What to do:
Write out the line that contains "(the four poems", then every following line to the end of the records below, with no other lines and no changes.

(Extracted data entries)
....

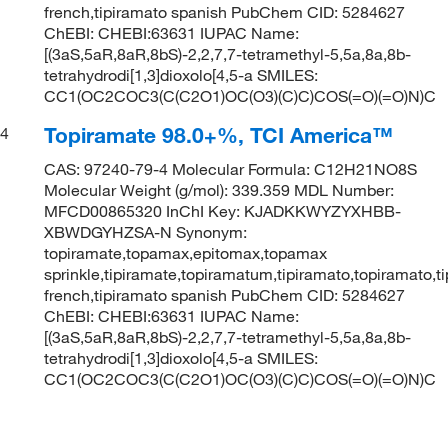
french,tipiramato spanish PubChem CID: 5284627
ChEBI: CHEBI:63631 IUPAC Name:
[(3aS,5aR,8aR,8bS)-2,2,7,7-tetramethyl-5,5a,8a,8b-
tetrahydrodi[1,3]dioxolo[4,5-a SMILES:
CC1(OC2COC3(C(C2O1)OC(O3)(C)C)COS(=O)(=O)N)C
Topiramate 98.0+%, TCI America™
4
CAS: 97240-79-4 Molecular Formula: C12H21NO8S
Molecular Weight (g/mol): 339.359 MDL Number:
MFCD00865320 InChI Key: KJADKKWYZYXHBB-
XBWDGYHZSA-N Synonym:
topiramate,topamax,epitomax,topamax
sprinkle,tipiramate,topiramatum,tipiramato,topiramato,t
french,tipiramato spanish PubChem CID: 5284627
ChEBI: CHEBI:63631 IUPAC Name:
[(3aS,5aR,8aR,8bS)-2,2,7,7-tetramethyl-5,5a,8a,8b-
tetrahydrodi[1,3]dioxolo[4,5-a SMILES:
CC1(OC2COC3(C(C2O1)OC(O3)(C)C)COS(=O)(=O)N)C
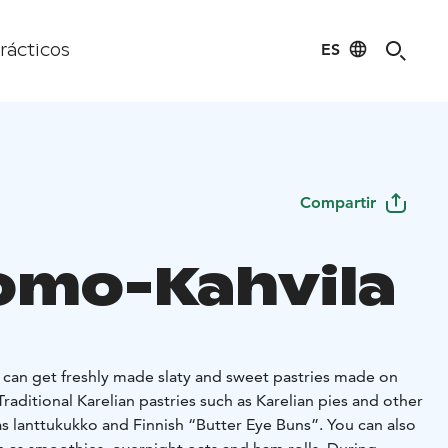
ES
rácticos
Compartir
omo-Kahvila
u can get freshly made slaty and sweet pastries made on
Traditional Karelian pastries such as Karelian pies and other
 as lanttukukko and Finnish “Butter Eye Buns”. You can also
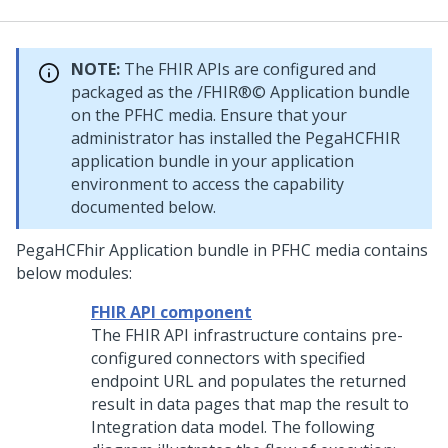
NOTE:
The FHIR APIs are configured and
packaged as the /FHIR®© Application bundle
on the PFHC media. Ensure that your
administrator has installed the PegaHCFHIR
application bundle in your application
environment to access the capability
documented below.
PegaHCFhir Application bundle in PFHC media contains
below modules:
FHIR API component
The FHIR API infrastructure contains pre-
configured connectors with specified
endpoint URL and populates the returned
result in data pages that map the result to
Integration data model. The following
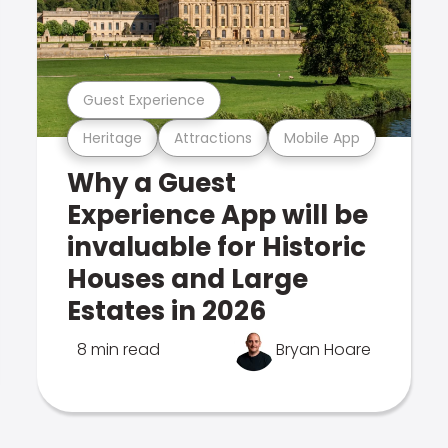
Guest Experience
Heritage
Attractions
Mobile App
Why a Guest
Experience App will be
invaluable for Historic
Houses and Large
Estates in 2026
8 min read
Bryan Hoare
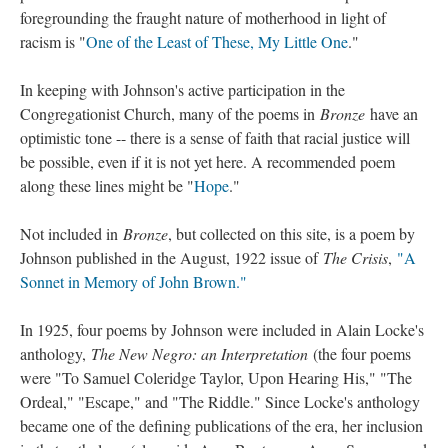
foregrounding the fraught nature of motherhood in light of
racism is "
One of the Least of These, My Little One
."
In keeping with Johnson's active participation in the
Congregationist Church, many of the poems in
Bronze
have an
optimistic tone -- there is a sense of faith that racial justice will
be possible, even if it is not yet here. A recommended poem
along these lines might be "
Hope
."
Not included in
Bronze
, but collected on this site, is a poem by
Johnson published in the August, 1922 issue of
The Crisis
,
"A
Sonnet in Memory of John Brown."
In 1925, four poems by Johnson were included in Alain Locke's
anthology,
The New Negro: an Interpretation
(the four poems
were "To Samuel Coleridge Taylor, Upon Hearing His," "The
Ordeal," "Escape," and "The Riddle." Since Locke's anthology
became one of the defining publications of the era, her inclusion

....

Finished task:
(the four poems
were "To Samuel Coleridge Taylor, Upon Hearing His," "The
Ordeal," "Escape," and "The Riddle." Since Locke's anthology
became one of the defining publications of the era, her inclusion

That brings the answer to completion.